Como mostrou o Estadão , a Petrobras disse, em novembro, ter pago o valor completo, de R$ 18,5 milhões. Agora, em nova nota ao jornal, a estatal disse que o pagamento é limitado a R$ 12,95 milhões. “O acordo prévio de transporte de até R$ 18,5 milhões por parte da companhia, tendo sido realizado o desembolso de R$ 12,95 milhões para execução das atividades previstas, não tendo mais aporte a realizar”, disse a Petrobras, em nota.

“De acordo com a prestação de contas parciais apresentadas pela OEI, o montante de R$ 12,95 milhões foi integralmente destinado à Cúpula de Líderes e à Cúpula Social. Não houve emprego de recursos das cooperantes na execução do Festival da Aliança Global Contra a Fome e a Pobreza”, disse a Petrobras. “A participação no Acordo de Cooperação Internacional se deu por camadas entre a companhia e temas centrais tratados no G-20, como a construção de um planeta mais sustentável”, afirmou o estatal.

A Secom da Presidência da República disse que o acordo com a OEI altera o previsto na legislação. “Cabe destacar que como prevê o Acordo de Cooperação Técnica entre as estatais, a prestação de contas tem prazo de 90 dias contados do final das atividades, tendo essas empresas 60 dias para realizar a análise da prestação de contas. Portanto, as informações sobre os custos destinados ao G-20 estão em fase de consolidação, não tendo ainda o total global”, disse a Secom.

Em nota, o BNDES afirmou que o acordo vedava o uso de verbos do banco para o pagamento de caches. “Alinhado à missão e à estratégia do BNDES, o termo de cooperação contribuiu para a promoção de novos negócios e para a captação de R$ 25,3 bilhões em investimentos para o Brasil (por meio de acordos com CDB, AIIB, CAF e AFD ), além de novos compromissos e doações para o Fundo Amazônia”, disse o estatal, em nota.

“Os gastos com recursos do BNDES estão em fase de contabilização final pela OEI, serão auditados por empresa independente.

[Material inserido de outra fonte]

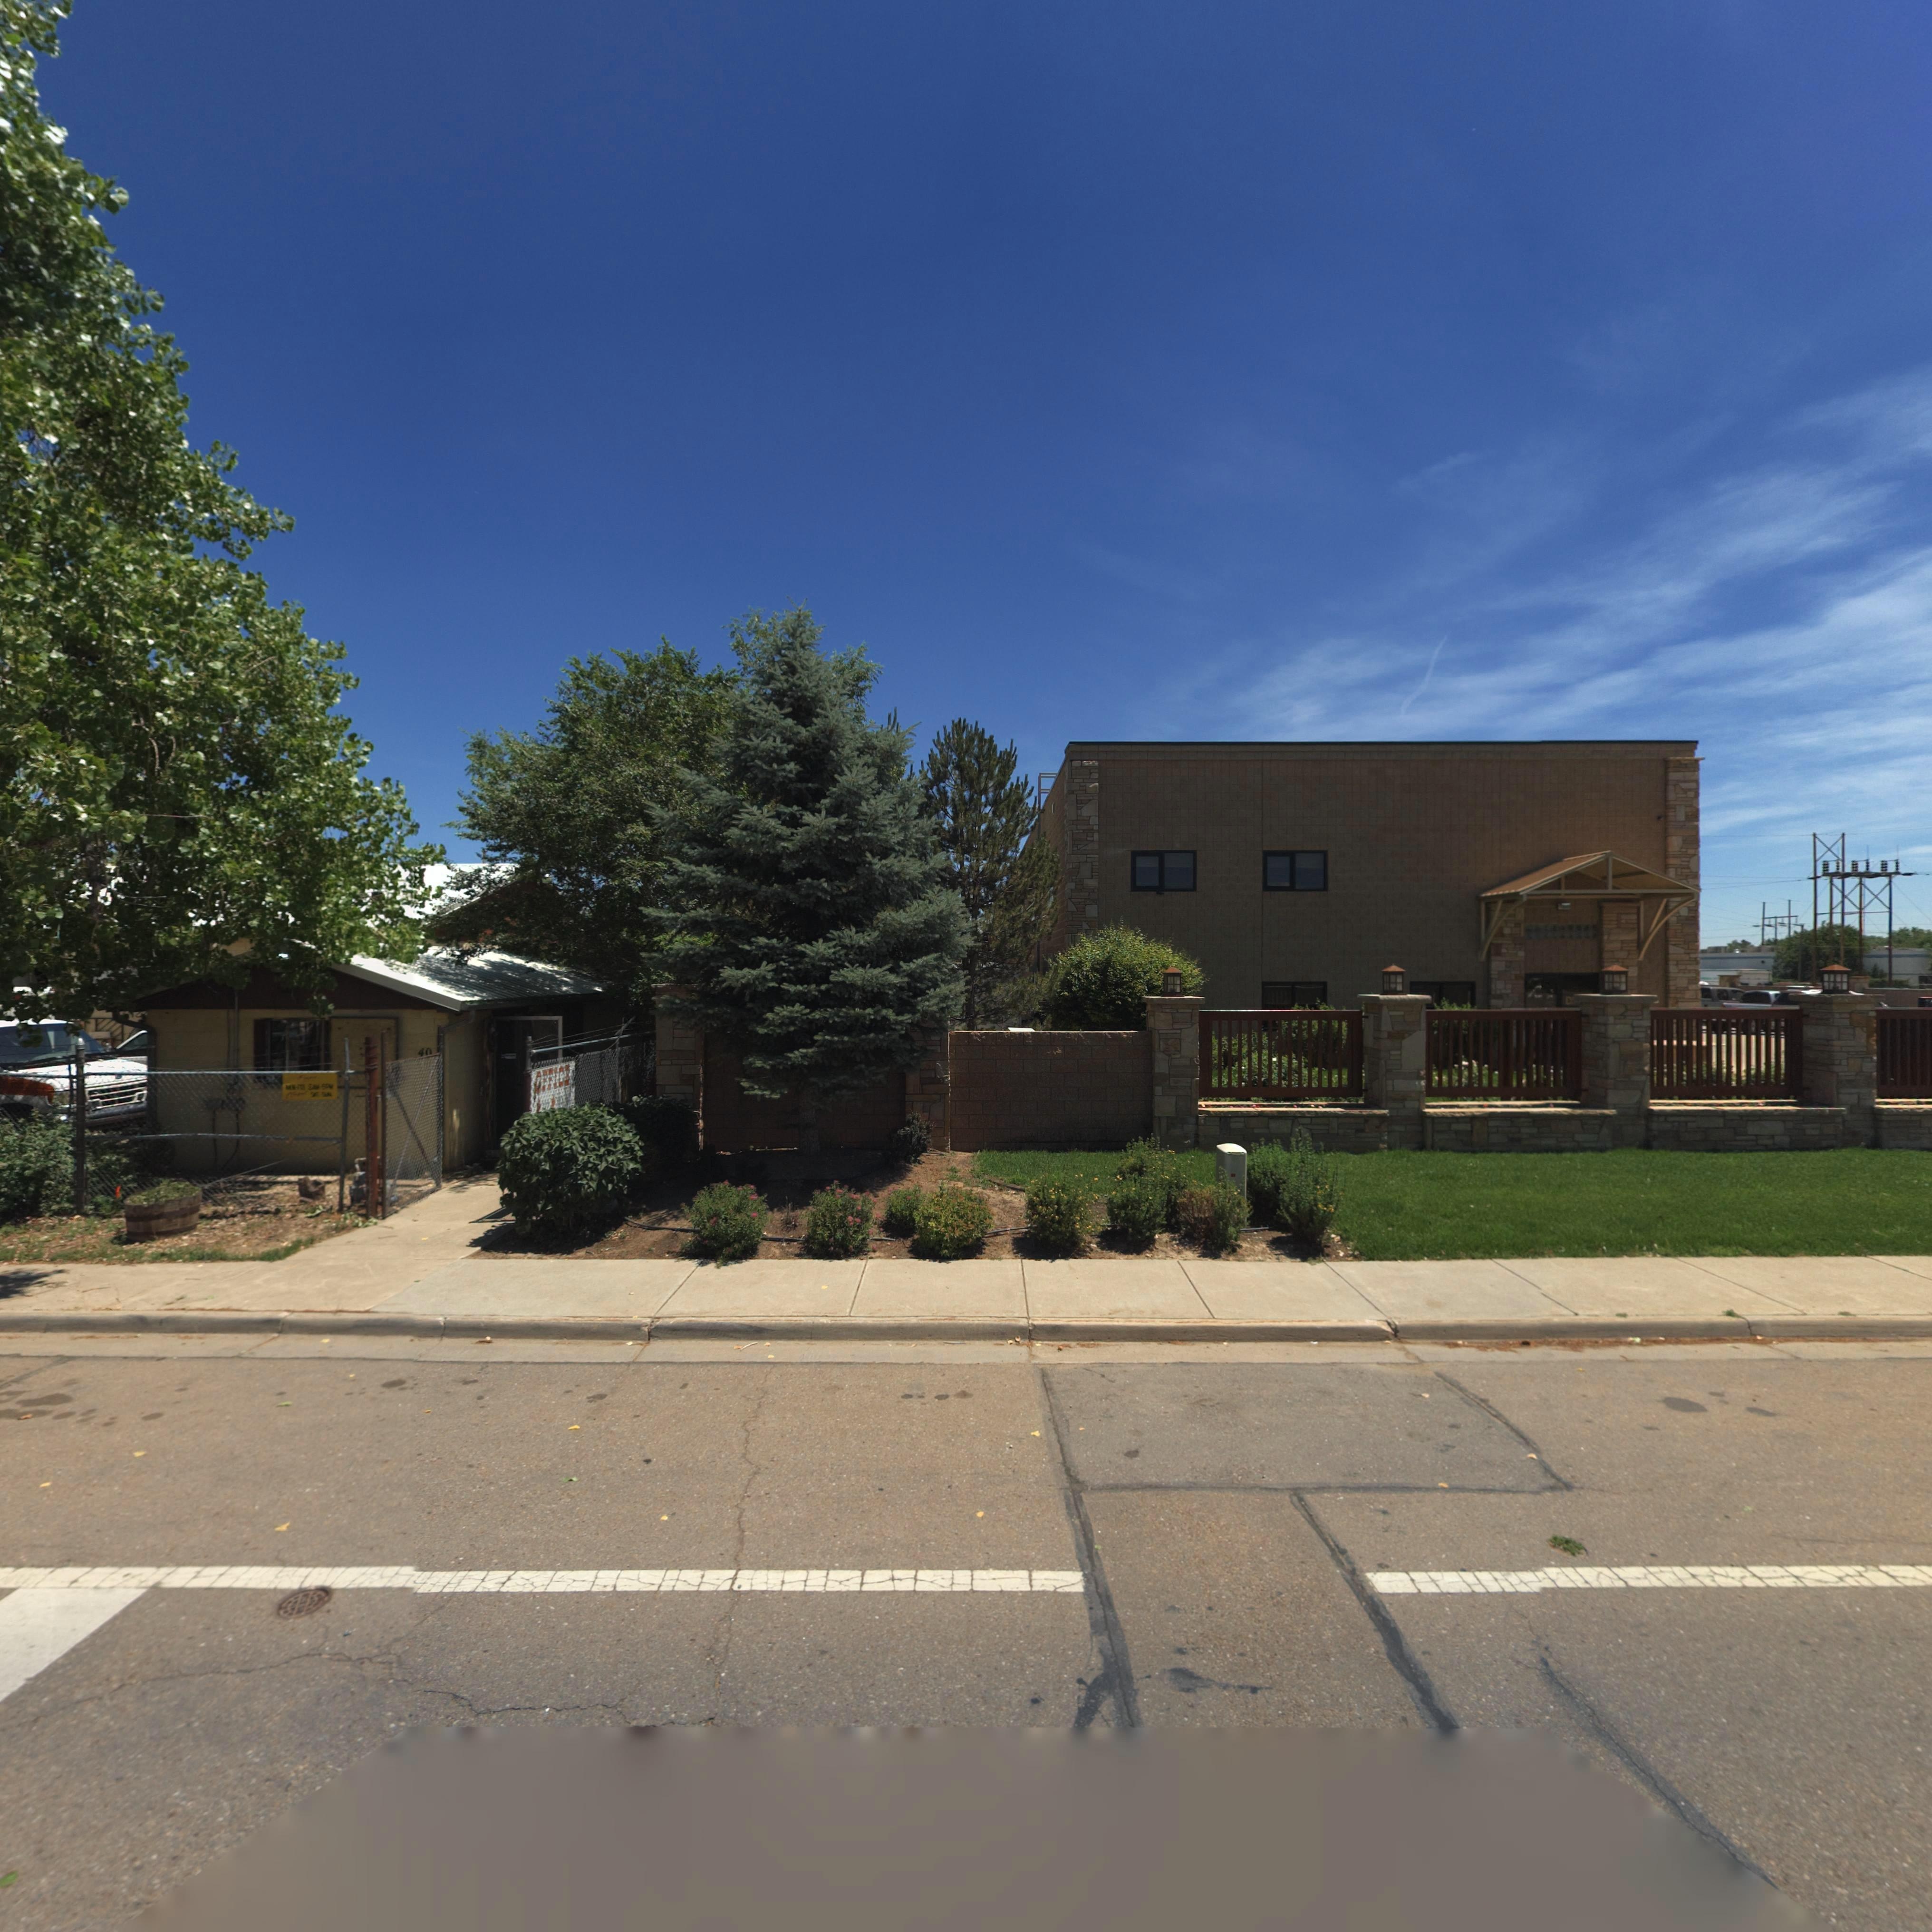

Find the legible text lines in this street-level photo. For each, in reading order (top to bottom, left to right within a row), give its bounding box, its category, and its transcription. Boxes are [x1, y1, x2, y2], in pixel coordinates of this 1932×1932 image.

[417, 1046, 433, 1058] StreetNumber: 40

As informações completas sobre a execução financeira serão publicadas em plataformas de transparência pública, bem como prestadas aos órgãos de controle, após finalização da fase de prestação de contas e auditorias externas”, disse o BNDES.

O Banco do Brasil justificou o pagamento pela “relevância, ineditismo e alcance global do projeto”. “O acordo do BB com a OEI tinha por objeto a cooperação para a preparação, organização e realização de eventos e atividades relacionadas ao G-20. O valor final ainda será calculado, considerando as comprovações a serem apresentadas pela entidade”, disse o banco.

“Durante o G-20, o Banco do Brasil firmou acordos que somam até R$ 4 bilhões em investimentos sustentáveis e participou da discussão em diferentes temas relacionados ao G-20. A partir de sua expertise, o BB e outras empresas públicas entregaram uma carta com propostas aos chefes de estado que compõem o G-20. No documento, as empresas apresentam 32 contribuições relacionadas à transição energética, à reforma da governança global e ao combate à pobreza e à fome, dentre outras”, disse a empresa.

Por meio da assessoria de imprensa, a Caixa disse que os gastos com o evento ainda estão sendo calculados. “O valor final de desembolso será calculado considerando as prestações de contas apresentadas pela OEI”, disse a CEF, em nota.

“Para a CAIXA, a participação no Acordo de Cooperação Internacional foi uma oportunidade de fortalecer seu papel como agente de desenvolvimento socioeconômico no Brasil, além de se posicionar como líder em práticas de desenvolvimento inclusivo, promover o intercâmbio de conhecimentos e fortalecer parcerias com atores globais ”, disse a empresa.